The results here also indicate a contrasting outcome for butterflies between an ecosystem (or vegetative) approach to reserve selection vs. management after preservation. Other studies have validated that using plant species richness or vegetative diversity for reserve selection is effective at capturing populations of associated specialist butterflies and other insects (Panzer and Schwartz 1998; Haddad et al. 2001; Kerr et al. 2001; Shuey 2005). Prairie species of conservation concern are also effectively captured by strategic use of an umbrella species, like the greater prairie-chicken (Tympanuchus cupido pinnatus), which may outperform a strategy of locating the largest prairie patches (Poiani et al. 2001). However, butterfly conservation outcomes in midwestern USA prairies and savannahs managed for ecosystem value primarily through restoring ecological processes (especially fire) have often been poor for specialized butterflies, but significantly better when alternative managements have been employed, especially by applying findings from prior research into management responses of individual species (McCabe 1981; Schlicht and Orwig 1998; Schlicht 2001; Swengel 2001; Swengel and Swengel 2001a, 2007; Powell et al. 2007; Schlicht et al. 2007). For the Karner blue, much better long-term trends occurred on reserves using management modified to help this federally endangered butterfly (e.g., permanent non-fire refugia) than in the landscape at large (including public lands) (Swengel and Swengel 2005a, 2007) or in other states where ecosystem management with fire was the principle management (Grigore and Windus 1994; Lane and Dana 1994). Other invertebrates such as grassland snails (Nekola 2002) and other grassland insects of conservation concern besides butterflies (Swengel 2001) have also fared significantly better with alternatives to fire.

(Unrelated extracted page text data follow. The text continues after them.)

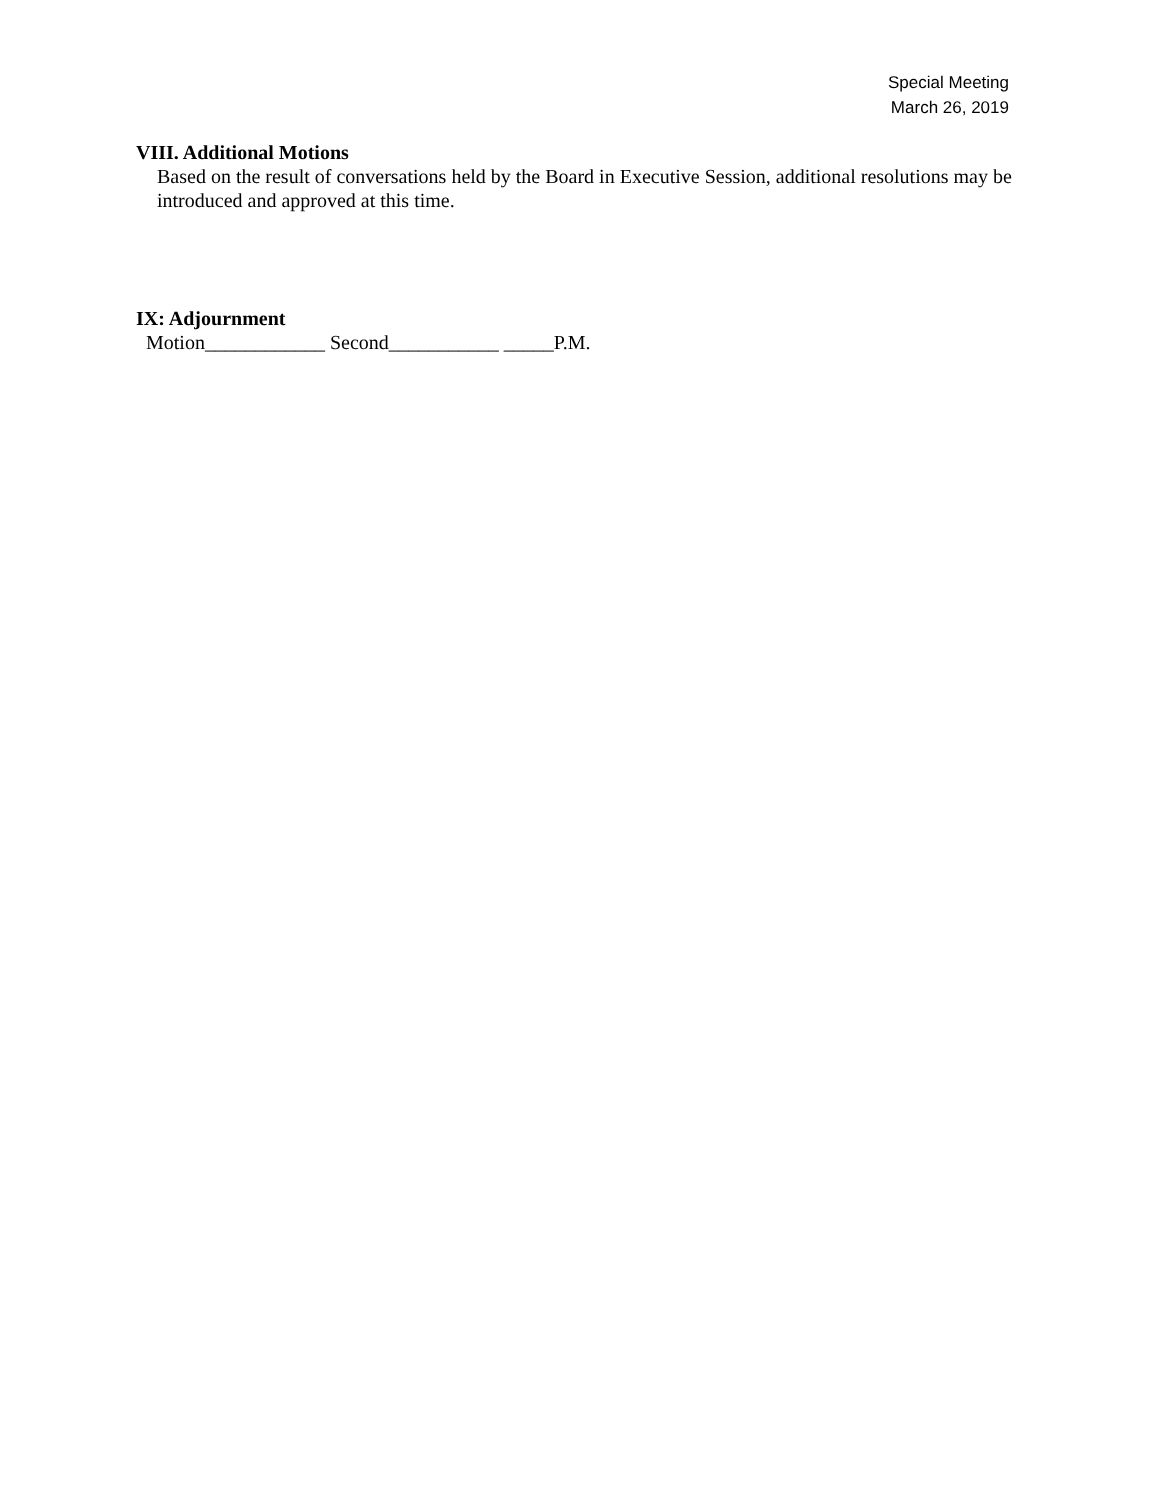Special Meeting
March 26, 2019
VIII. Additional Motions
Based on the result of conversations held by the Board in Executive Session, additional resolutions may be introduced and approved at this time.
IX: Adjournment
Motion____________ Second___________ _____P.M.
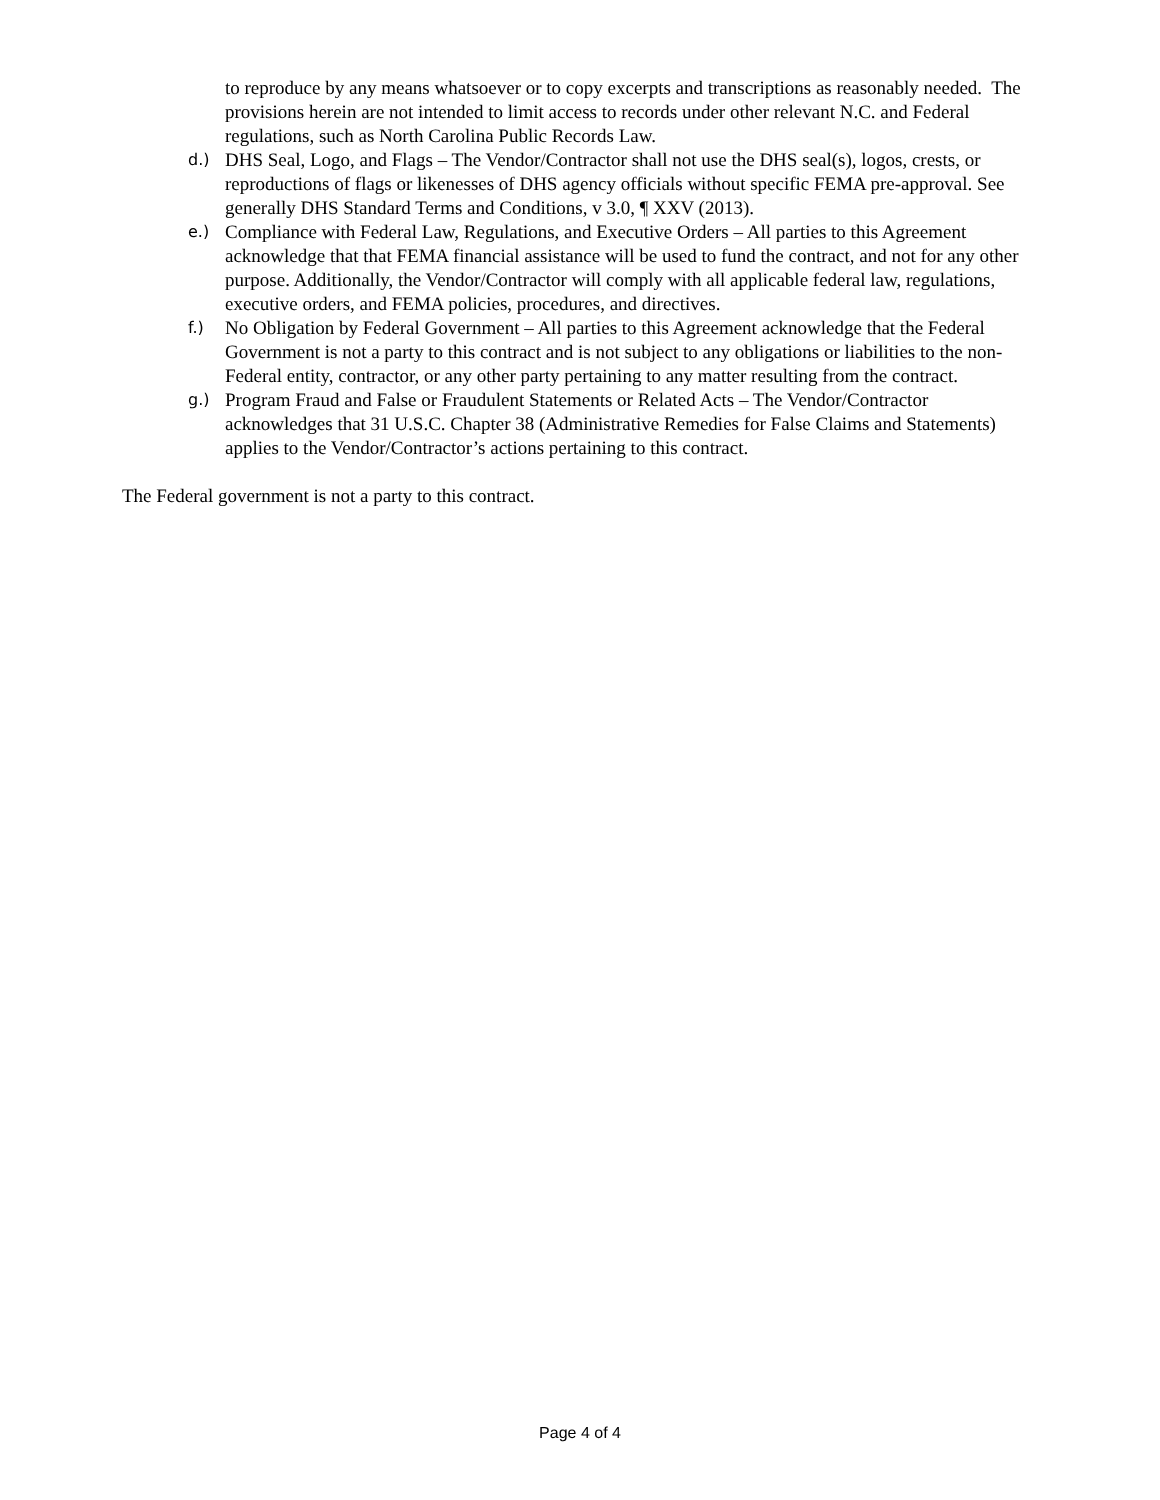to reproduce by any means whatsoever or to copy excerpts and transcriptions as reasonably needed. The provisions herein are not intended to limit access to records under other relevant N.C. and Federal regulations, such as North Carolina Public Records Law.
d.) DHS Seal, Logo, and Flags – The Vendor/Contractor shall not use the DHS seal(s), logos, crests, or reproductions of flags or likenesses of DHS agency officials without specific FEMA pre-approval. See generally DHS Standard Terms and Conditions, v 3.0, ¶ XXV (2013).
e.) Compliance with Federal Law, Regulations, and Executive Orders – All parties to this Agreement acknowledge that that FEMA financial assistance will be used to fund the contract, and not for any other purpose. Additionally, the Vendor/Contractor will comply with all applicable federal law, regulations, executive orders, and FEMA policies, procedures, and directives.
f.) No Obligation by Federal Government – All parties to this Agreement acknowledge that the Federal Government is not a party to this contract and is not subject to any obligations or liabilities to the non-Federal entity, contractor, or any other party pertaining to any matter resulting from the contract.
g.) Program Fraud and False or Fraudulent Statements or Related Acts – The Vendor/Contractor acknowledges that 31 U.S.C. Chapter 38 (Administrative Remedies for False Claims and Statements) applies to the Vendor/Contractor’s actions pertaining to this contract.
The Federal government is not a party to this contract.
Page 4 of 4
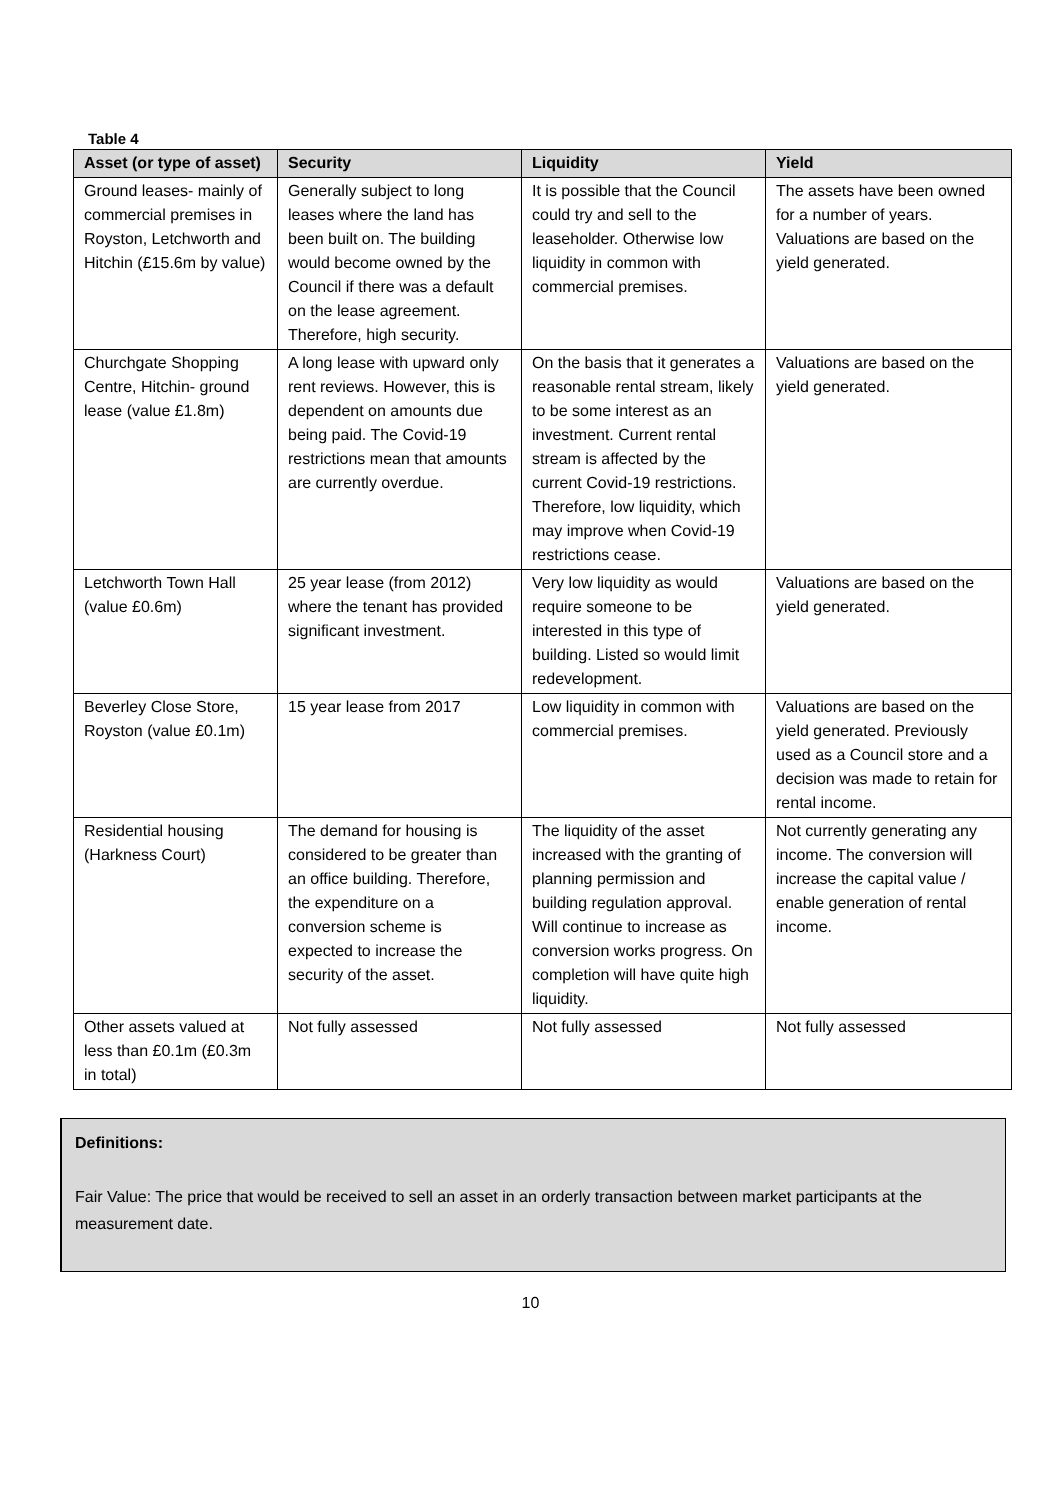Table 4
| Asset (or type of asset) | Security | Liquidity | Yield |
| --- | --- | --- | --- |
| Ground leases- mainly of commercial premises in Royston, Letchworth and Hitchin (£15.6m by value) | Generally subject to long leases where the land has been built on. The building would become owned by the Council if there was a default on the lease agreement. Therefore, high security. | It is possible that the Council could try and sell to the leaseholder. Otherwise low liquidity in common with commercial premises. | The assets have been owned for a number of years. Valuations are based on the yield generated. |
| Churchgate Shopping Centre, Hitchin- ground lease (value £1.8m) | A long lease with upward only rent reviews. However, this is dependent on amounts due being paid. The Covid-19 restrictions mean that amounts are currently overdue. | On the basis that it generates a reasonable rental stream, likely to be some interest as an investment. Current rental stream is affected by the current Covid-19 restrictions. Therefore, low liquidity, which may improve when Covid-19 restrictions cease. | Valuations are based on the yield generated. |
| Letchworth Town Hall (value £0.6m) | 25 year lease (from 2012) where the tenant has provided significant investment. | Very low liquidity as would require someone to be interested in this type of building. Listed so would limit redevelopment. | Valuations are based on the yield generated. |
| Beverley Close Store, Royston (value £0.1m) | 15 year lease from 2017 | Low liquidity in common with commercial premises. | Valuations are based on the yield generated. Previously used as a Council store and a decision was made to retain for rental income. |
| Residential housing (Harkness Court) | The demand for housing is considered to be greater than an office building. Therefore, the expenditure on a conversion scheme is expected to increase the security of the asset. | The liquidity of the asset increased with the granting of planning permission and building regulation approval. Will continue to increase as conversion works progress. On completion will have quite high liquidity. | Not currently generating any income. The conversion will increase the capital value / enable generation of rental income. |
| Other assets valued at less than £0.1m (£0.3m in total) | Not fully assessed | Not fully assessed | Not fully assessed |
Definitions:
Fair Value: The price that would be received to sell an asset in an orderly transaction between market participants at the measurement date.
10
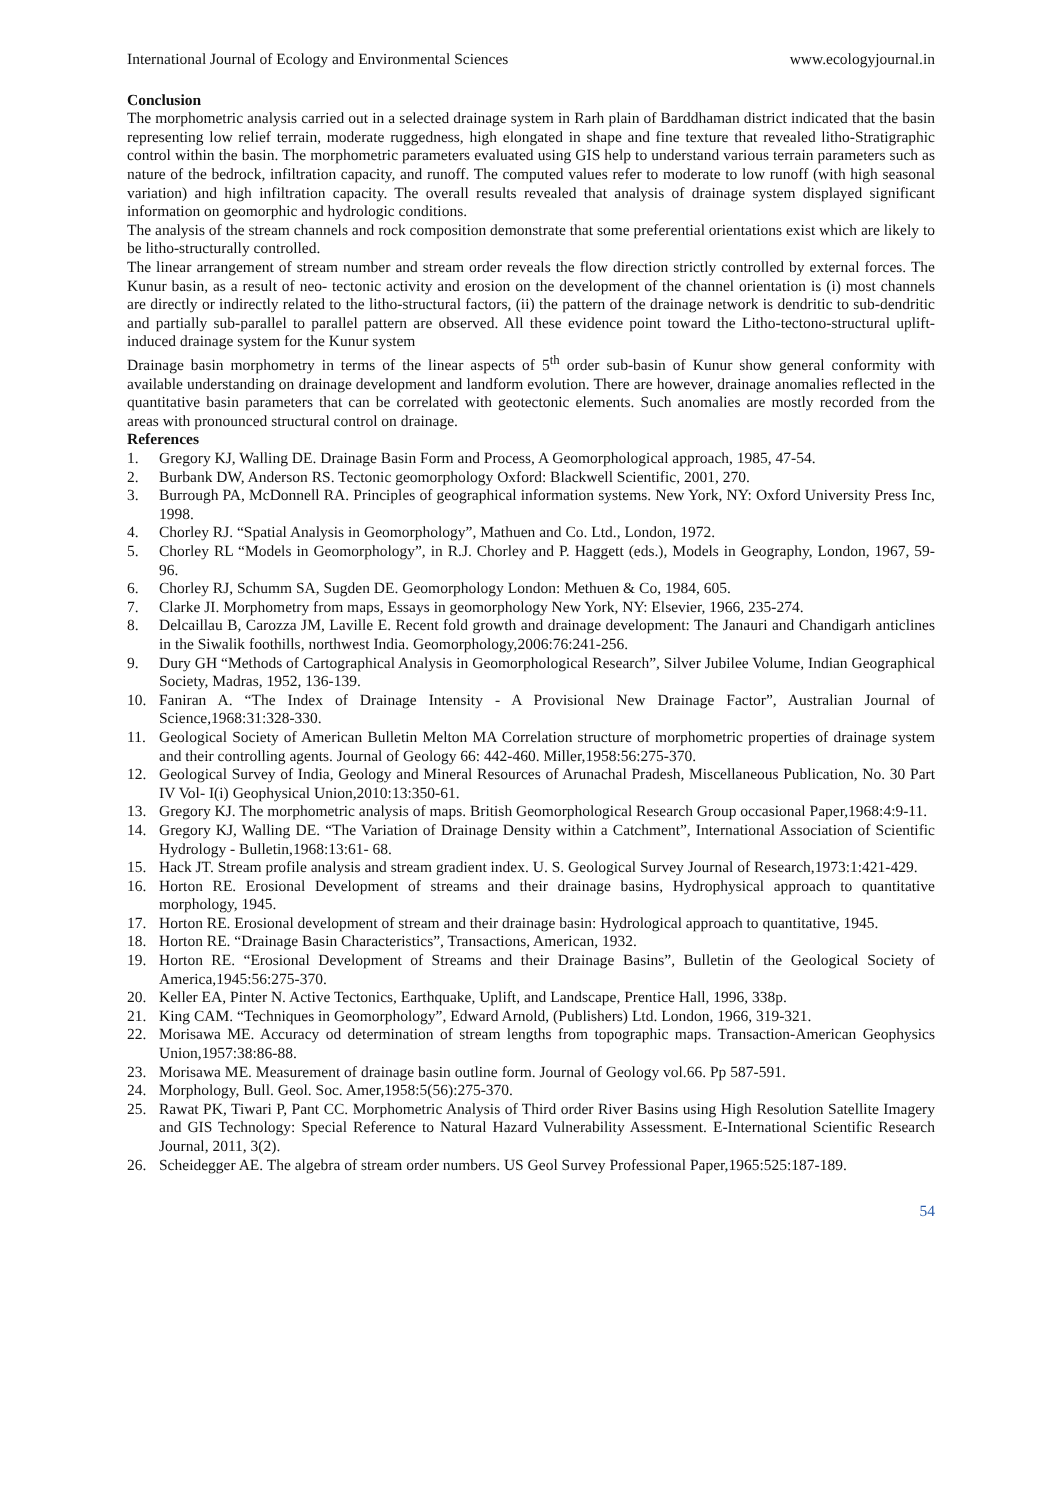International Journal of Ecology and Environmental Sciences www.ecologyjournal.in
Conclusion
The morphometric analysis carried out in a selected drainage system in Rarh plain of Barddhaman district indicated that the basin representing low relief terrain, moderate ruggedness, high elongated in shape and fine texture that revealed litho-Stratigraphic control within the basin. The morphometric parameters evaluated using GIS help to understand various terrain parameters such as nature of the bedrock, infiltration capacity, and runoff. The computed values refer to moderate to low runoff (with high seasonal variation) and high infiltration capacity. The overall results revealed that analysis of drainage system displayed significant information on geomorphic and hydrologic conditions.
The analysis of the stream channels and rock composition demonstrate that some preferential orientations exist which are likely to be litho-structurally controlled.
The linear arrangement of stream number and stream order reveals the flow direction strictly controlled by external forces. The Kunur basin, as a result of neo- tectonic activity and erosion on the development of the channel orientation is (i) most channels are directly or indirectly related to the litho-structural factors, (ii) the pattern of the drainage network is dendritic to sub-dendritic and partially sub-parallel to parallel pattern are observed. All these evidence point toward the Litho-tectono-structural uplift-induced drainage system for the Kunur system
Drainage basin morphometry in terms of the linear aspects of 5<sup>th</sup> order sub-basin of Kunur show general conformity with available understanding on drainage development and landform evolution. There are however, drainage anomalies reflected in the quantitative basin parameters that can be correlated with geotectonic elements. Such anomalies are mostly recorded from the areas with pronounced structural control on drainage.
References
1. Gregory KJ, Walling DE. Drainage Basin Form and Process, A Geomorphological approach, 1985, 47-54.
2. Burbank DW, Anderson RS. Tectonic geomorphology Oxford: Blackwell Scientific, 2001, 270.
3. Burrough PA, McDonnell RA. Principles of geographical information systems. New York, NY: Oxford University Press Inc, 1998.
4. Chorley RJ. “Spatial Analysis in Geomorphology”, Mathuen and Co. Ltd., London, 1972.
5. Chorley RL “Models in Geomorphology”, in R.J. Chorley and P. Haggett (eds.), Models in Geography, London, 1967, 59-96.
6. Chorley RJ, Schumm SA, Sugden DE. Geomorphology London: Methuen & Co, 1984, 605.
7. Clarke JI. Morphometry from maps, Essays in geomorphology New York, NY: Elsevier, 1966, 235-274.
8. Delcaillau B, Carozza JM, Laville E. Recent fold growth and drainage development: The Janauri and Chandigarh anticlines in the Siwalik foothills, northwest India. Geomorphology,2006:76:241-256.
9. Dury GH “Methods of Cartographical Analysis in Geomorphological Research”, Silver Jubilee Volume, Indian Geographical Society, Madras, 1952, 136-139.
10. Faniran A. “The Index of Drainage Intensity - A Provisional New Drainage Factor”, Australian Journal of Science,1968:31:328-330.
11. Geological Society of American Bulletin Melton MA Correlation structure of morphometric properties of drainage system and their controlling agents. Journal of Geology 66: 442-460. Miller,1958:56:275-370.
12. Geological Survey of India, Geology and Mineral Resources of Arunachal Pradesh, Miscellaneous Publication, No. 30 Part IV Vol- I(i) Geophysical Union,2010:13:350-61.
13. Gregory KJ. The morphometric analysis of maps. British Geomorphological Research Group occasional Paper,1968:4:9-11.
14. Gregory KJ, Walling DE. “The Variation of Drainage Density within a Catchment”, International Association of Scientific Hydrology - Bulletin,1968:13:61- 68.
15. Hack JT. Stream profile analysis and stream gradient index. U. S. Geological Survey Journal of Research,1973:1:421-429.
16. Horton RE. Erosional Development of streams and their drainage basins, Hydrophysical approach to quantitative morphology, 1945.
17. Horton RE. Erosional development of stream and their drainage basin: Hydrological approach to quantitative, 1945.
18. Horton RE. “Drainage Basin Characteristics”, Transactions, American, 1932.
19. Horton RE. “Erosional Development of Streams and their Drainage Basins”, Bulletin of the Geological Society of America,1945:56:275-370.
20. Keller EA, Pinter N. Active Tectonics, Earthquake, Uplift, and Landscape, Prentice Hall, 1996, 338p.
21. King CAM. “Techniques in Geomorphology”, Edward Arnold, (Publishers) Ltd. London, 1966, 319-321.
22. Morisawa ME. Accuracy od determination of stream lengths from topographic maps. Transaction-American Geophysics Union,1957:38:86-88.
23. Morisawa ME. Measurement of drainage basin outline form. Journal of Geology vol.66. Pp 587-591.
24. Morphology, Bull. Geol. Soc. Amer,1958:5(56):275-370.
25. Rawat PK, Tiwari P, Pant CC. Morphometric Analysis of Third order River Basins using High Resolution Satellite Imagery and GIS Technology: Special Reference to Natural Hazard Vulnerability Assessment. E-International Scientific Research Journal, 2011, 3(2).
26. Scheidegger AE. The algebra of stream order numbers. US Geol Survey Professional Paper,1965:525:187-189.
54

Thomas et al. (2004) found that butterflies declined sooner and steeper than birds and plants. Thus, declines of butterflies (the best studied of those organisms with characteristics that predispose greater vulnerability, such as low dispersal tendency and short, often synchronized generations; cf. review in Bobo et al. 2006) are a warning of possible declines of other less studied groups while altering management to be more favorable for butterflies may improve the outcome for other groups, and therefore for the ecosystem.

Even with the vast destruction of prairie (Samson and Knopf 1994), relatively many populations of prairie-specialist butterflies have been documented in western Minnesota prairies in extensive surveys (Coffin and Pfannmuller 1988; the datasets used here). Unfortunately, preserving vegetation and inventorying reserves are not sufficient to safeguard against systematic declines in prairie-specialist butterflies. As Shuey (2005) noted, butterfly species will likely continue to decline unless reserves are designed and managed specifically with consideration for these species.